Clearly, the architects of society have become so obsessed with GDP, to the point of creating economic monstrosities with a self-reinforcing compunction to win a race to the bottom.


It's Necessary to Admit the Obvious


There is a better way -- and it starts with accepting the simple premise that an absolute standard of health, prosperity, and what ought/should be in the world DOES exist. This standard is recognisable and can be determined by human intuition, but not by static utilitarian statistics that cannot capture or ascertain the inherent value in organic living beings. Moreover, from the statistics governments do generate, they are focusing on the wrong ones in terms of setting policy and incentivising private sector investment. 

Good examples here would include policies on drugs, healthcare, and education -- all three are over-focused on short-sighted targets and chasing their own tails in attempting to deliver their objectives. They're all failures in achieving their set targets, and it's because a genuine benchmark has not been set.
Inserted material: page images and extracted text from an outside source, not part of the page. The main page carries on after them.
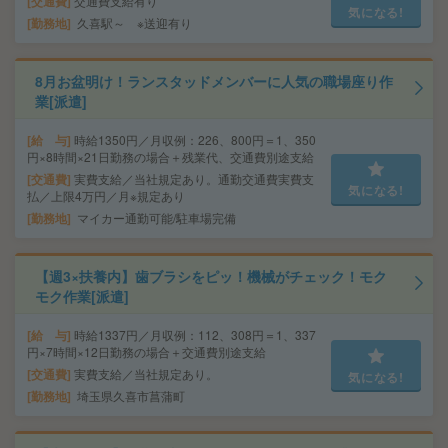
交通費
交通費支給有り
気になる!
勤務地
久喜駅～ ※送迎有り
8月お盆明け！ランスタッドメンバーに人気の職場座り作
業[派遣]
給 与
時給1350円／月収例：226、800円＝1、350
円×8時間×21日勤務の場合＋残業代、交通費別途支給
交通費
実費支給／当社規定あり。通勤交通費実費支
気になる!
払／上限4万円／月※規定あり
勤務地
マイカー通勤可能/駐車場完備
【週3×扶養内】歯ブラシをピッ！機械がチェック！モク
モク作業[派遣]
給 与
時給1337円／月収例：112、308円＝1、337
円×7時間×12日勤務の場合＋交通費別途支給
交通費
実費支給／当社規定あり。
気になる!
勤務地
埼玉県久喜市菖蒲町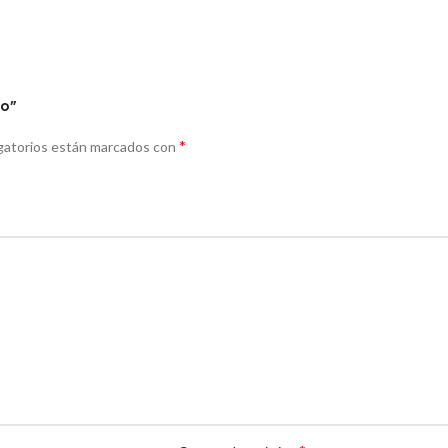
ro”
*
gatorios están marcados con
What all these archaic institutions and policymakers are missing is that just like when you want to grow a tree, you don't start off by cutting out branches from wood and sticking them together with green bits of paper attached as leaves. That's just a fabrication and not the real thing. 

The same thing has happened on a macro scale with how policymakers (led by elitist skullduggery) are trying to grow their businesses and economies. They are not doing it organically or naturally. Instead, they're forcing the issue with taxation, debt, derivatives, government policy, threats, penalties, coercion, and abuse. 

The use of financial derivatives (the lovechild of GDP-focused growth merchants and state apparatchiks) is very much like pesticides; they forge an oasis today and leave a desert for tomorrow. If you look at any industry in any country, you will notice this propensity for toxicity at the expense of genuine health everywhere. It's not an accident, and it's not civilised.

What a "Good" Society Looks Like


Any true system that people should actually be proud of, rather than trying to overhaul every four years, is one where people are voluntarily first in line to offer a voluntary donation for something to be built or made.

Where the most popular celebs are celebs BECAUSE they're the most healthy, able, and wise, rather than simply the best revenue generators and marketing pin-ups. A truly good society would be where inventors, healers, and teachers of true morality are the most revered and worshipped like rock stars and athletes are today.

For that to happen, people have to understand that the individual matters more than the collective and that, according to Natural Law, it is everyone's sovereign right to make a better life for themselves without asking for government permission or a bank loan. 

Billions of people have been raised with false principles and have been programmed to love materiality, accumulation, self-image worship, hedonism, and minimalism. A social engineering program of epic proportions that has left even learned academics and renowned captains of industry to lose their minds in pursuit of their little piece of the cake.

Getting off this archaic system and back onto a path towards genuine health and prosperity requires every individual to realise that Natural Laws, including how people should behave, are objective, not subjective -- they are not for us to determine, but simply to understand correctly and choose from the available options. 

This deep spiritual awakening, in itself, takes hard work, introspection and going outside the comfort zone -- but considering how lazy, demoralised and defeatist society has become nowadays, in terms of understanding the inherent principles of life, it will be a miracle if the World Bank, the IMF, the banking sector and the cavalcade of Keynesian sycophants dropped their love of GDP anytime soon.